The T-SNE visualization presented in Fig. 7 illustrates that the data have multiple modes, and we anticipate more distinguishable boundaries when considering 8 dimensions. Intuitively, Gaussian mixture regression (GMR) excels in this scenario by representing each mode with its own Gaussian component and clustering data points, rather than attempting to fit a single line or curve across all data. Consequently, GMR demonstrates superior capability in modeling the underlying distributions compared to alternative regression methods.

Table 1 Mean squared error for GMR, MLP, LightGBM and ST-GCN as a result of Leave-one-out regression. The last row shows the average of these errors. Lower values are better, and GMR has the best average performance. Here, bold indicates the best performing approach for each of the 27 models, and the average
Table 2 Actual error for GMR, MLP, LightGBM and ST-GCN as a result of Leave-one-out regression. The last row shows the mean of these errors. Here, bold indicates the best performing approach for each of the 27 models, and the average. Lower values are better (Values closer to zero are the best.)

7 Conclusion

In this paper, we presented an analysis of the eating behavior of subjects that includes: modeling the actions involved while eating as a state diagram and methods to quantify performance/decay level. To quantify performance levels while eating, two sets of experiments, i.e., with hand-crafted features using uncertainty aware algorithm GMR, with comparisons against MLP and LightGBM, and with deep features-based regression using ST-GCN were conducted.
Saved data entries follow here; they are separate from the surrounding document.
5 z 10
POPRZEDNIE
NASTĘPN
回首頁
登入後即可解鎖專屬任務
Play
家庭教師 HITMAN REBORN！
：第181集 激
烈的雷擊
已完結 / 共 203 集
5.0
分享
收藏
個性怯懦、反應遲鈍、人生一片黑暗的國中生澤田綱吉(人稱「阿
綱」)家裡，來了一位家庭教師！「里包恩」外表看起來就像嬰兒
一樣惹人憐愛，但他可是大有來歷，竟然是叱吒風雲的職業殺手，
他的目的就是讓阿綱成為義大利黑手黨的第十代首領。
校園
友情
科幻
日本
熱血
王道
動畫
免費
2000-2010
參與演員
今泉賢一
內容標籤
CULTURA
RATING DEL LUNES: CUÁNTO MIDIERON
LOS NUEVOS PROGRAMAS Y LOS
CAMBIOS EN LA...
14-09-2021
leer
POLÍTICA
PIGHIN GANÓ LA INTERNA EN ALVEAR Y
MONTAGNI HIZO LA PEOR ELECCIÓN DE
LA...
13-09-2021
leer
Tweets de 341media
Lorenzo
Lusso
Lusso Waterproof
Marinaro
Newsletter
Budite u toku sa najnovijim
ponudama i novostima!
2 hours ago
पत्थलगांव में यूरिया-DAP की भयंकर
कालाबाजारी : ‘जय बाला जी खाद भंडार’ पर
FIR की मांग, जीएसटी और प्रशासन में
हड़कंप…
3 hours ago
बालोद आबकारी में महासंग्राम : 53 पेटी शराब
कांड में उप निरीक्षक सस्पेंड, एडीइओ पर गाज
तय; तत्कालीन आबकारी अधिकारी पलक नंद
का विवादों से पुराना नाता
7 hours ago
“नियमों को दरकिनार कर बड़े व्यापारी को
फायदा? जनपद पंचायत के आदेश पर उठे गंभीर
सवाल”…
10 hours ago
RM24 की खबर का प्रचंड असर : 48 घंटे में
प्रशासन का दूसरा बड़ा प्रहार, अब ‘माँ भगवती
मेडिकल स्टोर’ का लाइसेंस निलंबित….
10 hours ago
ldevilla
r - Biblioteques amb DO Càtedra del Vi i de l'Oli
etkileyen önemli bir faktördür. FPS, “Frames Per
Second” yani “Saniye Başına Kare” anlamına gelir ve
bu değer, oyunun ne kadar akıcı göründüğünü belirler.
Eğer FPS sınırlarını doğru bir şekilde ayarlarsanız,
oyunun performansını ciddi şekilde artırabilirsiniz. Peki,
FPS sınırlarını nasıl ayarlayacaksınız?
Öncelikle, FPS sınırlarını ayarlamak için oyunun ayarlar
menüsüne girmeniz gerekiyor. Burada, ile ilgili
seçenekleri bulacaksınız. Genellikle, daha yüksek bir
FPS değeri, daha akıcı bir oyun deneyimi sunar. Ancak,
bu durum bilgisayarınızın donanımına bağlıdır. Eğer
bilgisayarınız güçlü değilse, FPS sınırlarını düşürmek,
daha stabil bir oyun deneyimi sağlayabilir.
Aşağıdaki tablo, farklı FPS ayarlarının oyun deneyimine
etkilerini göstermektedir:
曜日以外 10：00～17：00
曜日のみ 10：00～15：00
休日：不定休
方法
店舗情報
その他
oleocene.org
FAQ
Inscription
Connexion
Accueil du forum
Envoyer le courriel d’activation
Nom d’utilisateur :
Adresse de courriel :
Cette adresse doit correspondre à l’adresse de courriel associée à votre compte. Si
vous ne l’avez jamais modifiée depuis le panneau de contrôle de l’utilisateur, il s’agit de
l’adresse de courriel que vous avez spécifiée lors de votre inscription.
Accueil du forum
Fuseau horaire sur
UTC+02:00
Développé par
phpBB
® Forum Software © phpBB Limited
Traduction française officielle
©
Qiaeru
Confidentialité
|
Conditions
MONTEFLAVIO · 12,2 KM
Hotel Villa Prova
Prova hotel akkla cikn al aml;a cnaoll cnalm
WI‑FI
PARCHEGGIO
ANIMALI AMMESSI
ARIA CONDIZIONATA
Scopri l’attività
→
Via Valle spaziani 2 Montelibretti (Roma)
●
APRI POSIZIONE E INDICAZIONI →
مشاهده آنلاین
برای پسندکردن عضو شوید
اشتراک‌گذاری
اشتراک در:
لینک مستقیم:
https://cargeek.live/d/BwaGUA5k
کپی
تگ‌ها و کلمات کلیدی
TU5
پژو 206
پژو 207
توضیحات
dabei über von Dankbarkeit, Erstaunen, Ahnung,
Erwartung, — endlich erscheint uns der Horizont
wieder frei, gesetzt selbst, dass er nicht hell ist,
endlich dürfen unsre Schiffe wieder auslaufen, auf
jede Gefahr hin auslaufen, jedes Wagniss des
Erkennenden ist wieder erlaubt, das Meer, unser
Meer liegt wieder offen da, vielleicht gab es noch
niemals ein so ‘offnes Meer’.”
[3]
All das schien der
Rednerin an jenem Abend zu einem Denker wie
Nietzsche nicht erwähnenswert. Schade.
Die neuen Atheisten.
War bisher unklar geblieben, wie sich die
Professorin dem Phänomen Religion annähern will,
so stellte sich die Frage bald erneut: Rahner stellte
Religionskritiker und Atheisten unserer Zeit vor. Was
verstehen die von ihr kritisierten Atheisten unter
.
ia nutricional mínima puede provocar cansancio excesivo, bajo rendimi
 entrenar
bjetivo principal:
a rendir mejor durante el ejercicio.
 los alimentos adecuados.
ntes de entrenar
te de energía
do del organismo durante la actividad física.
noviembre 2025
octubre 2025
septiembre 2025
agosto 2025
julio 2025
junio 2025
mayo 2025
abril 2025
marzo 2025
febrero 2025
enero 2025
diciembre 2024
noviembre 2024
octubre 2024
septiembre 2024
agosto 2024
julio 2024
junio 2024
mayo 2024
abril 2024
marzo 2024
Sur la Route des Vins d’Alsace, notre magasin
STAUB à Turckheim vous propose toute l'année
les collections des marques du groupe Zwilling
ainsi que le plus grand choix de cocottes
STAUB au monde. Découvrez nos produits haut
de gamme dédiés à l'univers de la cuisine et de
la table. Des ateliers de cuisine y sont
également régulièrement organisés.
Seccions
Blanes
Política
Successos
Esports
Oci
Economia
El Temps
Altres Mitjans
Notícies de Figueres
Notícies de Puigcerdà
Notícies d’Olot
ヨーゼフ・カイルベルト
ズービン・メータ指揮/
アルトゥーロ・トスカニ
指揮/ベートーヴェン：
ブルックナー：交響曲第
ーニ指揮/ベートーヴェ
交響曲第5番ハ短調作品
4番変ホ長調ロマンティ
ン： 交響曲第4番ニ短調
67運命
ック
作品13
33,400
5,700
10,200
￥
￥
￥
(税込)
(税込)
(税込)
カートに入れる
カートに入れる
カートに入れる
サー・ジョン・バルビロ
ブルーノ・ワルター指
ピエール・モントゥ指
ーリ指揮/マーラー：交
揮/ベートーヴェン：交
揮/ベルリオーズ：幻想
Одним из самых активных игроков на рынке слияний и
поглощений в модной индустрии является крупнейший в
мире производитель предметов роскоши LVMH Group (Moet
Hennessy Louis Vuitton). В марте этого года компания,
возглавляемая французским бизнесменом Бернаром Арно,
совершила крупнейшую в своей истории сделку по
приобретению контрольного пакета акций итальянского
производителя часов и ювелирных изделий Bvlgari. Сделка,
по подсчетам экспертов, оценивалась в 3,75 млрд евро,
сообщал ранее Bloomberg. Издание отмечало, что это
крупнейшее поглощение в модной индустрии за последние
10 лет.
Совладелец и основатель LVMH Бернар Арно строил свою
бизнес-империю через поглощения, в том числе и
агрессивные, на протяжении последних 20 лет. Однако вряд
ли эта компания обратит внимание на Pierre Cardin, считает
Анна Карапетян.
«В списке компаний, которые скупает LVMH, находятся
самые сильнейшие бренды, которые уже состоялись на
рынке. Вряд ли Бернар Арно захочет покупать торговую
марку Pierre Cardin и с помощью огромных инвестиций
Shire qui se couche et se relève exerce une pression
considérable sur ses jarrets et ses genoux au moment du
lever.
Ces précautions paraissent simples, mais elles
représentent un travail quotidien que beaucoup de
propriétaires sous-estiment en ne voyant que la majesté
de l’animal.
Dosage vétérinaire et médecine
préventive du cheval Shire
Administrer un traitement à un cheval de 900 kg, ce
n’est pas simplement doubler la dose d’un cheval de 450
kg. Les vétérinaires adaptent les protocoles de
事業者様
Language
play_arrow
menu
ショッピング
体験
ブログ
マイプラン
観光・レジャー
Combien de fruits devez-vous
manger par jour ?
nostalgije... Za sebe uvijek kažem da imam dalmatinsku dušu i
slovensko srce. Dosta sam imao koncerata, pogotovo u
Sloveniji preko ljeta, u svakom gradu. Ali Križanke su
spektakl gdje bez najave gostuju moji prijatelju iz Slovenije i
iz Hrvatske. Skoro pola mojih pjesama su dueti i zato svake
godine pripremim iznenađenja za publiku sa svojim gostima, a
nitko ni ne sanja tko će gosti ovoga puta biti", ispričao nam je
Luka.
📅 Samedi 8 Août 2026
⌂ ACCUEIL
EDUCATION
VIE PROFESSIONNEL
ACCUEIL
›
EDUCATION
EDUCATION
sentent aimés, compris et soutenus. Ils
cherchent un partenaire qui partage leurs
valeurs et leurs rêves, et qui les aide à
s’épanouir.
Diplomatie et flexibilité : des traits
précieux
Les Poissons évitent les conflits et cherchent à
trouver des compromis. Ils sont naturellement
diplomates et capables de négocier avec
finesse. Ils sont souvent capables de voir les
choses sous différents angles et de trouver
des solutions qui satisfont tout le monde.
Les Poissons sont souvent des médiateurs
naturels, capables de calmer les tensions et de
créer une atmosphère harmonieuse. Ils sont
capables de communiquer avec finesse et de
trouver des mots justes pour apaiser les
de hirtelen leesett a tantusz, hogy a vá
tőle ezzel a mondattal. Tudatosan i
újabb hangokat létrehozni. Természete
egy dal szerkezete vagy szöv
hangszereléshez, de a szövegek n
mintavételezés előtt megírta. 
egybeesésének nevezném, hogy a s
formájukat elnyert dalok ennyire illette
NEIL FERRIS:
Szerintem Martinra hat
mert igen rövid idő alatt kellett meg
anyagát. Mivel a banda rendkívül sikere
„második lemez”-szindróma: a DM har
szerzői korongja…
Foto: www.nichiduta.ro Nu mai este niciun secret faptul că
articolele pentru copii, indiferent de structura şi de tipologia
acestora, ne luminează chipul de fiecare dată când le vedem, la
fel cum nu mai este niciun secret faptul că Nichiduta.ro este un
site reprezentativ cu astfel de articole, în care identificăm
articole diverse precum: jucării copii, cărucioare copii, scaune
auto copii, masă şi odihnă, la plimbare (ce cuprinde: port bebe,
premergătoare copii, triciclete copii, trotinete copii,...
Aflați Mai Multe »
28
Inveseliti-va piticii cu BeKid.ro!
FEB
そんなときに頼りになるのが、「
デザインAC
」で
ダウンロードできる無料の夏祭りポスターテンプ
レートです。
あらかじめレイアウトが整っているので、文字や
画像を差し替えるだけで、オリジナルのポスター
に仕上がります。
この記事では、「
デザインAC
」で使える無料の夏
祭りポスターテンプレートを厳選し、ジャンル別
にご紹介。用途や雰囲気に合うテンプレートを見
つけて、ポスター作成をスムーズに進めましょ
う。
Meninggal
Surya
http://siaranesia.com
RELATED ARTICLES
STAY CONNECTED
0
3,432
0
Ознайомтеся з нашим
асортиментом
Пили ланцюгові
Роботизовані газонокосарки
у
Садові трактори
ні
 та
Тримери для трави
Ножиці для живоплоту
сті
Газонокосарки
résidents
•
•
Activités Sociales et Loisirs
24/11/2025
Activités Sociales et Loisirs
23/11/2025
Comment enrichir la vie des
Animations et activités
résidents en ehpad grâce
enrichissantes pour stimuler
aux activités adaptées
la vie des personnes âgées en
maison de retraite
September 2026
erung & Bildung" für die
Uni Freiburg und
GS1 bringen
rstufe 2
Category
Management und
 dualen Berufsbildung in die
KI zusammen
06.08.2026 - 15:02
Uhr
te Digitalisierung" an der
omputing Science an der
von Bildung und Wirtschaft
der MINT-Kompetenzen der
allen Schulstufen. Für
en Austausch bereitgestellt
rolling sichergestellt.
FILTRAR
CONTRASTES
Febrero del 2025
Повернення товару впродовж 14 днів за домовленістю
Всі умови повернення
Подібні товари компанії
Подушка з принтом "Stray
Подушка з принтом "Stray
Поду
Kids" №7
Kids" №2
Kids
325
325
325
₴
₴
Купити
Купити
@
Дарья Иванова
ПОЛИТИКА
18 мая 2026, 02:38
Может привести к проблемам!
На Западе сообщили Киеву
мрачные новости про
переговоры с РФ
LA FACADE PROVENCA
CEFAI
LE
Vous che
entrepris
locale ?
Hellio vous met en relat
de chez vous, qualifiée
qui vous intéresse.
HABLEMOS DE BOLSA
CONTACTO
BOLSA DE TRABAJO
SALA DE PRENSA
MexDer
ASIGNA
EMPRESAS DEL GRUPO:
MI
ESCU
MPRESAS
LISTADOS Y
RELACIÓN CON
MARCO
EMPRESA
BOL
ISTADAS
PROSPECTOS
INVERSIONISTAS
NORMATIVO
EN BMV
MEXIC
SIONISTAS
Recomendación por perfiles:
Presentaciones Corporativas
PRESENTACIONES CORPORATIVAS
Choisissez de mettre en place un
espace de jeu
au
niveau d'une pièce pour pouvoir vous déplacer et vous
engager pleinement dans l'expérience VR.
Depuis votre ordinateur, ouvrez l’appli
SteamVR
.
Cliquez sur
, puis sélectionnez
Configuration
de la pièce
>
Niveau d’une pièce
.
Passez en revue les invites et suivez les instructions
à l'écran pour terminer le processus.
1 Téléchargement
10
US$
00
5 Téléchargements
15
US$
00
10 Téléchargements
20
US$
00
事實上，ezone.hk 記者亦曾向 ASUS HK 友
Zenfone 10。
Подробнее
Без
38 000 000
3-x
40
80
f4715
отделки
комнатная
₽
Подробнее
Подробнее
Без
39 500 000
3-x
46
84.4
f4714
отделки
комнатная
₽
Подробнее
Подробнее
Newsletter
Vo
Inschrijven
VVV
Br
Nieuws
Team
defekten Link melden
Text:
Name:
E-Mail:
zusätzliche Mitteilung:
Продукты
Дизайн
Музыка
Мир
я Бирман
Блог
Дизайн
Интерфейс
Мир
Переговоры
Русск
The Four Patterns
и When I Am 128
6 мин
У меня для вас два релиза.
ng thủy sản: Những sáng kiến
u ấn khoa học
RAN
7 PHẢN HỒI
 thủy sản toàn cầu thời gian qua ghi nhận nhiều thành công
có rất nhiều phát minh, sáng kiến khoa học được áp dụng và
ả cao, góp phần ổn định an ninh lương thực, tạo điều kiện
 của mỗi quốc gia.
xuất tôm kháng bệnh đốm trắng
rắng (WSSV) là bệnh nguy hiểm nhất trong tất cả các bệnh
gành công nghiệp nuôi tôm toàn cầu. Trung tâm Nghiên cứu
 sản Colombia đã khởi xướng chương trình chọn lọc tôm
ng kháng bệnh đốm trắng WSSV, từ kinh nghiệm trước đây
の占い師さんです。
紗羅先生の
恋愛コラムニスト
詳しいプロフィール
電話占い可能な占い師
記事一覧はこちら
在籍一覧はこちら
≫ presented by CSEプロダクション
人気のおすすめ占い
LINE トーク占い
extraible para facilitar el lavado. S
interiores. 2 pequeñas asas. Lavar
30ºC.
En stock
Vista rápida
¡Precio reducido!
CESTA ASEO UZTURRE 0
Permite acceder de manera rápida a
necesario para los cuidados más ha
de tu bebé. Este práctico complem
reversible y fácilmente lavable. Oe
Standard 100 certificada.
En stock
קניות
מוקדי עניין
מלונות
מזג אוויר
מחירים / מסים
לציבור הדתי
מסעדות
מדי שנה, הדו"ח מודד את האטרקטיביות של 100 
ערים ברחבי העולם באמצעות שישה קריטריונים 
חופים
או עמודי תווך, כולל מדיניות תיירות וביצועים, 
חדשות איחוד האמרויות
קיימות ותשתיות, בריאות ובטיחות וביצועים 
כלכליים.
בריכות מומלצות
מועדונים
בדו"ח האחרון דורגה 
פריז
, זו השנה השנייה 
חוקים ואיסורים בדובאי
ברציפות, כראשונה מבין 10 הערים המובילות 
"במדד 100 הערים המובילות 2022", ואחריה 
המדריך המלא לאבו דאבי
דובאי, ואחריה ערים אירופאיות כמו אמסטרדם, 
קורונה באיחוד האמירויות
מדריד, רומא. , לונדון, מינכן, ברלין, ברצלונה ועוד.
The results show that GMR performed slightly better compared to other regression models and thus can be used to predict the degree of deterioration (i.e., weight level) of individuals based on a generically trained model (i.e., trained with enough other subject data).

We also presented an extension of the EatSense dataset to four weight levels. Ethical approval was obtained to allow these experiments using healthy human volunteers. In an ideal world, we would also collect long-term data from elderly volunteers to validate the deterioration model; however, this would be highly unethical, as intervention should occur at the first sign of deterioration. Hence, the experiments presented here are limited to using weights with healthy volunteers.